▶ **Texto**:
┌────────

9.10.20

El Nobel de Glück


Hace unos días terminaba de leer el último libro de Louise Glück publicado en España, por Pre-Textos y en traducción de Adalber Salas Hernández: Una vida de pueblo. Pensaba escribir una reseña sobre esa emocionante lectura. Es, con "El iris salvaje", el libro de Glück que quizá más me ha gustado. Me he alegrado mucho por su Nobel. 
Este es el artículo de urgencia que me publica El Cultural sobre la poeta norteamericana.

LA ELEGANCIA DE LOUISE GLÜCK

Cuando no pocos lectores de poesía esperaban el Nobel para Anne Carson (o para Simic o Zagajewski, eternos aspirantes), el de este año turbulento ha ido a parar a la norteamericana Louise Glück, “por su inconfundible voz poética que con austera belleza universaliza la existencia individual”, precisa la Academia Sueca. Desde que lo ganara Szymborska en 1996, ninguna poeta lo había logrado.
El día 3 de junio de 2006 uno anotaba en el blog: «Mi último descubrimiento se llama Louise Glück (Nueva York, 1943). Su editor, Manuel Borrás, me recomendó hace unos días que leyera El iris salvaje (premio Pulitzer en 1993). Da gusto volver a encontrarse cara a cara con el milagro de la Poesía; sí, con mayúsculas». En efecto, a la ejemplar editorial valenciana le debemos los españoles el conocimiento de la poesía de Glück. Sucesivamente, han ido viendo la luz, además del mencionado, los libros: Ararat, Las siete edades, Averno, Vita nova, Praderas y Una vida de pueblo. Traducidos por solventes poetas: Abraham Gragera, Ruth Miguel Franco, Eduardo Chirinos, Mariano Peyrou, Mirta Rosenberg, Andrés Catalán y Adalber Salas.
Califiqué una vez sus poemas como «sutiles, elegantes, inteligentes, ligeros (por lo que parecen frágiles), magníficamente construidos, clásicos (y no sólo por la frecuente aparición del mito) y modernos a la vez, privados pero habitables que, tal vez por eso, dejan en silencio a este lector, perplejo ante tan sabia como sencilla verdad; ante la asombrosa presencia de un mundo donde el matizado brillo de la luz importa tanto como la equilibrada oscuridad de la sombra».
Ya que mencionamos la mitología (que usa como “máscaras de un yo en transformación”, según Anders Olsson), en Averno, la clave está precisamente en un mito griego: el de Perséfone. Ahí, «un conjunto de admirables poemas que aúnan, como es característico en la reconocida poeta norteamericana, la hondura y la claridad, la pasión y el sosiego, la realidad y el sueño, el cuerpo y el alma, la vida y la muerte. Poemas donde la memoria bucea en el mar del olvido de donde emerge la niña que fue y la infancia que tuvo. Madres e hijas. La errante Perséfone».
Los poemas de Praderas, por su parte, siguen un doble patrón, clásico también. De una parte, relacionado con los personajes odiseicos de Penélope y Telémaco (y de Ulises y Circe); de otra, por las “parábolas” que contiene.

└────────

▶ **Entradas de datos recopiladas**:
┌────────

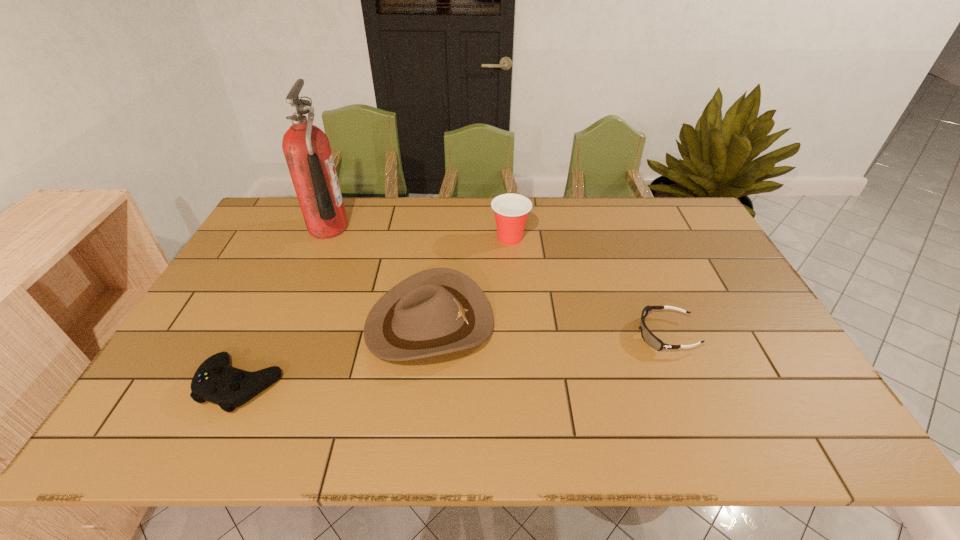
Where is `unoccupied area between the control and the fire extinguisher`? unoccupied area between the control and the fire extinguisher is located at coordinates (284, 306).

This screenshot has width=960, height=540. In order to click on the second closest object to the cowboy hat in this screenshot , I will do point(215,381).

Point out which object is positioned as the fourth nearest to the tallest object. Please provide its 2D coordinates. Your answer should be formatted as a tuple, i.e. [(x, y)], where the tuple contains the x and y coordinates of a point satisfying the conditions above.

[(648, 337)]

I want to click on vacant space that satisfies the following two spatial constraints: 1. on the front and sides of the goggles; 2. on the front side of the fourth tallest object, so click(686, 384).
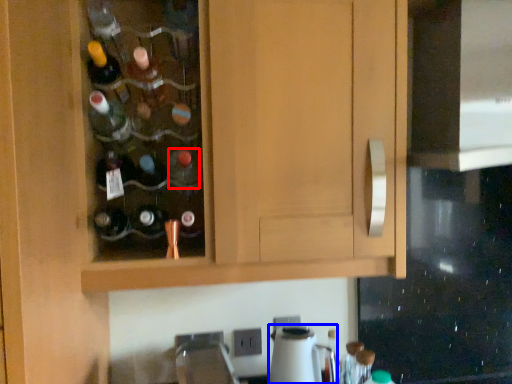
Question: Which object appears closest to the camera in this image, bottle (highlighted by a red box) or appliance (highlighted by a blue box)?

Choices:
 (A) bottle
 (B) appliance

Answer: (A)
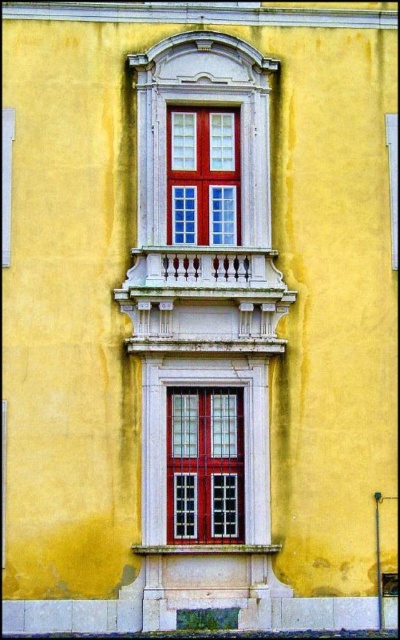
You are standing in front of the building and want to enter the building through the matte red glass window at center. To do so, you need to pass under the white stone balcony at upper center. Is the balcony above the window?

Yes, the white stone balcony at upper center is above the matte red glass window at center, so you will need to pass under it to reach the window.

You are an architect examining the building facade. You notice the matte red glass window at center and the matte white window frame at center. Which of these two elements occupies a larger area on the facade?

The matte white window frame at center is larger than the matte red glass window at center, so the matte white window frame at center occupies a larger area on the facade.

You are an architect inspecting the building facade. You notice two windows at the center. Which one is taller between the matte red glass window at center and the matte glass window at center?

The matte red glass window at center is much taller than the matte glass window at center according to the description.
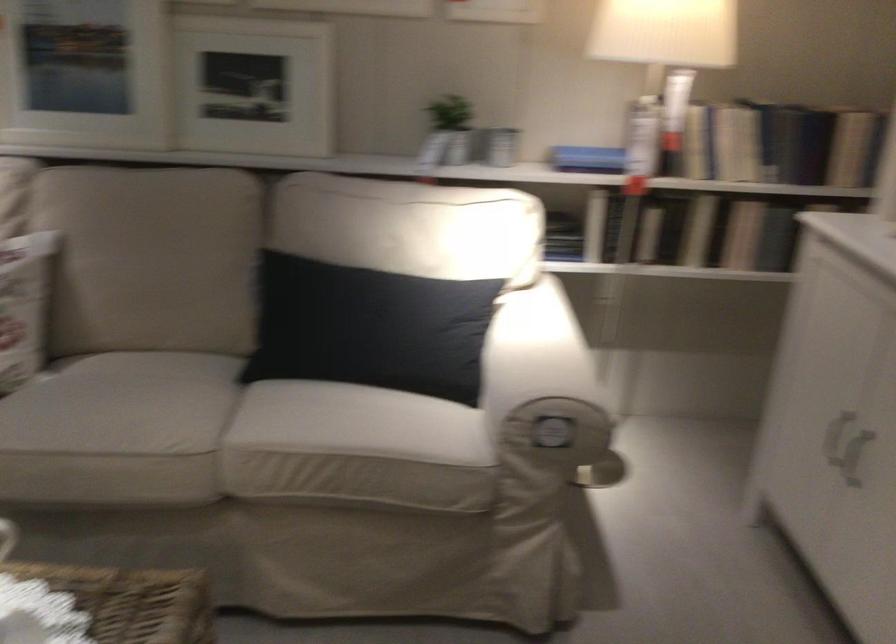
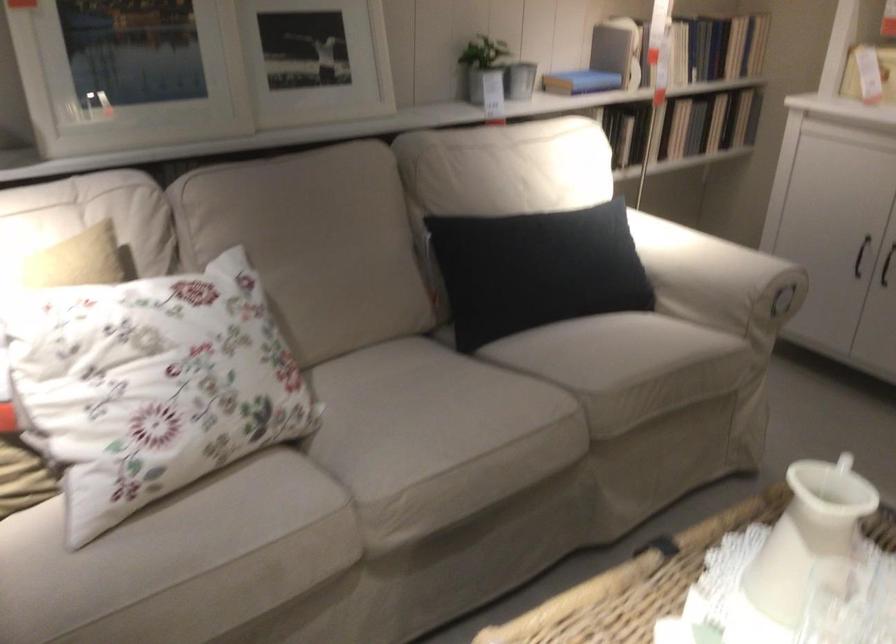
Find the pixel in the second image that matches pixel 340 323 in the first image.

(536, 270)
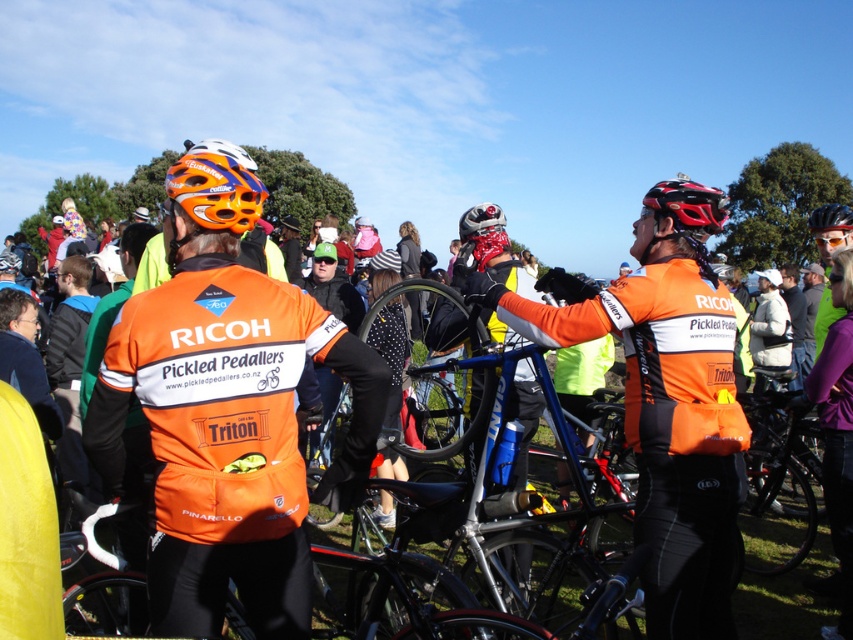
Is point (721, 557) more distant than point (224, 209)?

Yes.

Can you confirm if orange jersey at center is smaller than orange matte bicycle helmet at upper left?

No, orange jersey at center is not smaller than orange matte bicycle helmet at upper left.

Who is more forward, (712, 404) or (190, 216)?

Point (190, 216) is in front.

At what (x,y) coordinates should I click in order to perform the action: click on orange jersey at center. Please return your answer as a coordinate pair (x, y). Looking at the image, I should click on (664, 397).

Can you confirm if orange matte helmet at upper left is wider than matte orange goggles at center?

Yes, orange matte helmet at upper left is wider than matte orange goggles at center.

Which is more to the left, orange matte helmet at upper left or matte orange goggles at center?

Positioned to the left is matte orange goggles at center.

Who is more distant from viewer, [293,573] or [320,259]?

The point [320,259] is more distant.

Where is `orange matte helmet at upper left`? The height and width of the screenshot is (640, 853). orange matte helmet at upper left is located at coordinates (225, 413).

Which is behind, point (643, 196) or point (312, 262)?

The point (643, 196) is behind.

Can you confirm if shiny black helmet at upper right is shorter than matte orange goggles at center?

No.

Image resolution: width=853 pixels, height=640 pixels. Identify the location of shiny black helmet at upper right. (685, 209).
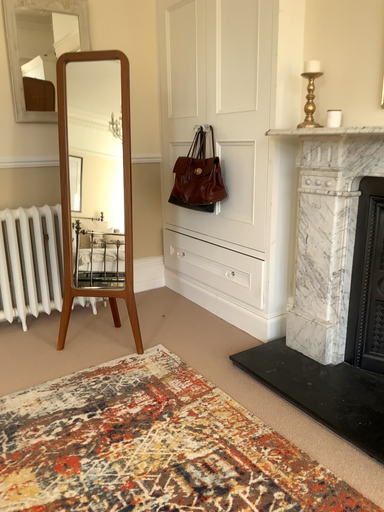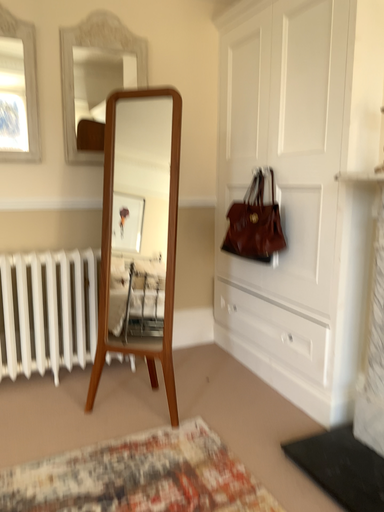
Question: How did the camera likely rotate when shooting the video?

Choices:
 (A) rotated left
 (B) rotated right

Answer: (A)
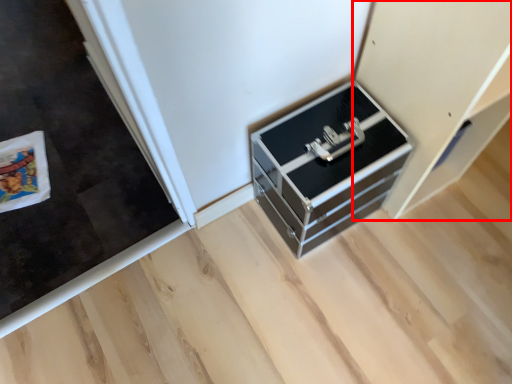
Question: Observing the image, what is the correct spatial positioning of cabinetry (annotated by the red box) in reference to chest of drawers?

Choices:
 (A) left
 (B) right

Answer: (B)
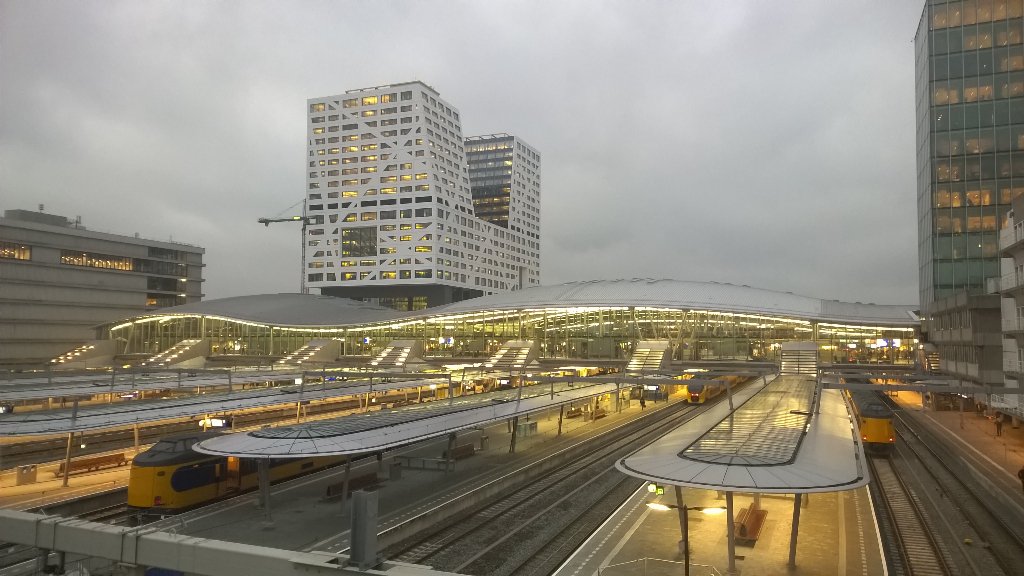
The height and width of the screenshot is (576, 1024). I want to click on stairs, so [510, 356], [651, 352], [299, 360], [159, 355], [82, 346].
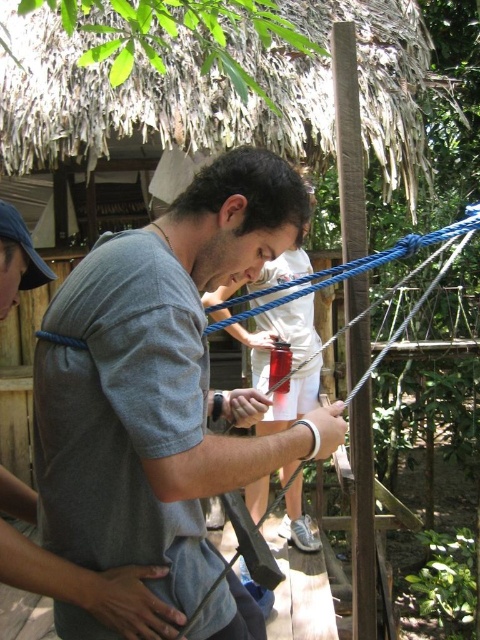
Question: Which point is closer to the camera taking this photo?

Choices:
 (A) (303, 340)
 (B) (85, 454)

Answer: (B)

Question: Is the position of gray matte shirt at center less distant than that of matte gray shirt at center?

Choices:
 (A) yes
 (B) no

Answer: (A)

Question: Which object appears closest to the camera in this image?

Choices:
 (A) matte gray shirt at center
 (B) gray matte shirt at center

Answer: (B)

Question: Can you confirm if gray matte shirt at center is positioned to the right of matte gray shirt at center?

Choices:
 (A) yes
 (B) no

Answer: (B)

Question: Does gray matte shirt at center appear under matte gray shirt at center?

Choices:
 (A) yes
 (B) no

Answer: (A)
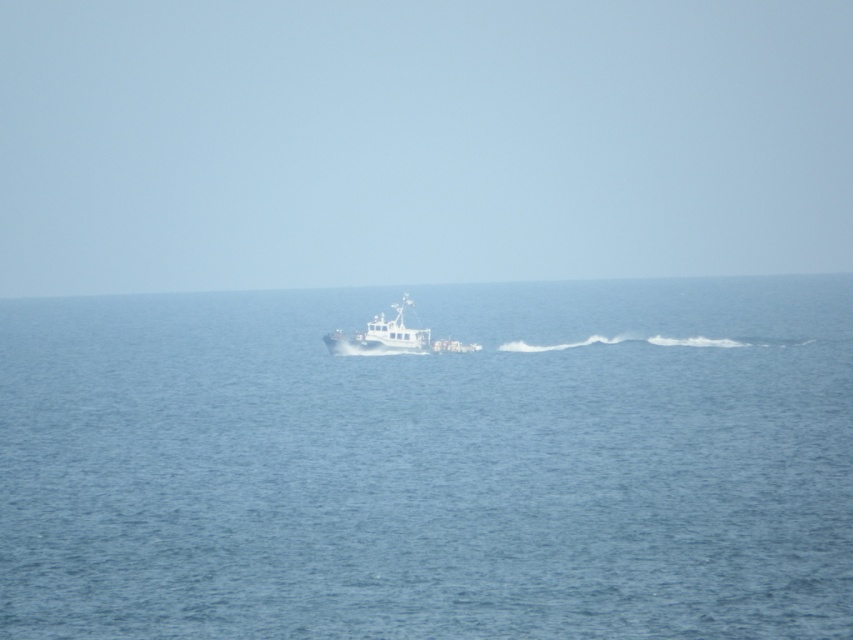
Can you confirm if blue water at center is positioned below white matte boat at center?

Actually, blue water at center is above white matte boat at center.

From the picture: Can you confirm if blue water at center is taller than white matte boat at center?

Yes, blue water at center is taller than white matte boat at center.

Between point (705, 305) and point (369, 330), which one is positioned in front?

Point (369, 330)

You are a GUI agent. You are given a task and a screenshot of the screen. Output one action in this format:
    pyautogui.click(x=<x>, y=<y>)
    Task: Click on the blue water at center
    This screenshot has height=640, width=853.
    Given the screenshot: What is the action you would take?
    pos(431,465)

└────────

▶ **Ejercicio 1**:
En el artículo sobre el Nobel de Glück, ¿qué libro recomendó leer Manuel Borrás?
▶ **Ejercicio 2**:
Convierte en una lista breve el párrafo del artículo sobre el Nobel de Glück que empieza con "El día 3 de junio de 2006", sin perder sus datos principales.
▶ **Ejercicio 3**:
Prosigue el artículo sobre el Nobel de Glück a partir de su última oración.

▶ **Tu respuesta 1**:
El iris salvaje.

▶ **Tu respuesta 2**:
- El 3 de junio de 2006 se anotó en el blog el descubrimiento de Louise Glück (Nueva York, 1943).
- Su editor, Manuel Borrás, había recomendado leer El iris salvaje, premio Pulitzer en 1993.
- La editorial valenciana es la responsable de que en España se conozca la poesía de Glück.
- Además de El iris salvaje, ha publicado Ararat, Las siete edades, Averno, Vita nova, Praderas y Una vida de pueblo.
- Los traductores han sido Abraham Gragera, Ruth Miguel Franco, Eduardo Chirinos, Mariano Peyrou, Mirta Rosenberg, Andrés Catalán y Adalber Salas.

▶ **Tu respuesta 3**:
En los poemas de Telémaco, alude a su desapego, sus remordimientos, su bondad, su dilema, su fantasía y su confesión. En los de Penélope, resalta su terquedad.
Más allá de este tipo de versos escritos mediante el recurso del monólogo dramático (habla de ellos, pero también de ella), destacan los que dedica al amor y al desamor, al matrimonio y a la pareja. La familia, no se olvide, ha estado en el centro de sus intereses. Y la infancia, cabe añadir. En “Nostos” leemos: “Miramos el mundo una sola vez, en la niñez. / Lo demás es memoria”.
Es evidente que estamos ante una poesía autobiográfica, pero que no por eso pierde de vista la universalidad.
No falta la sutil ironía, marca de la casa, y cierto, sereno desgarro. Todo, claro, desde la elegancia que caracteriza a esta mujer. Y la inteligencia. Y la sobriedad, en línea con la maestría de Dickinson.
El tono conversacional, incluso con fragmentos dialogados, dota a sus versos de esa genuina naturalidad a que nos tiene acostumbrada la mejor poesía estadounidense.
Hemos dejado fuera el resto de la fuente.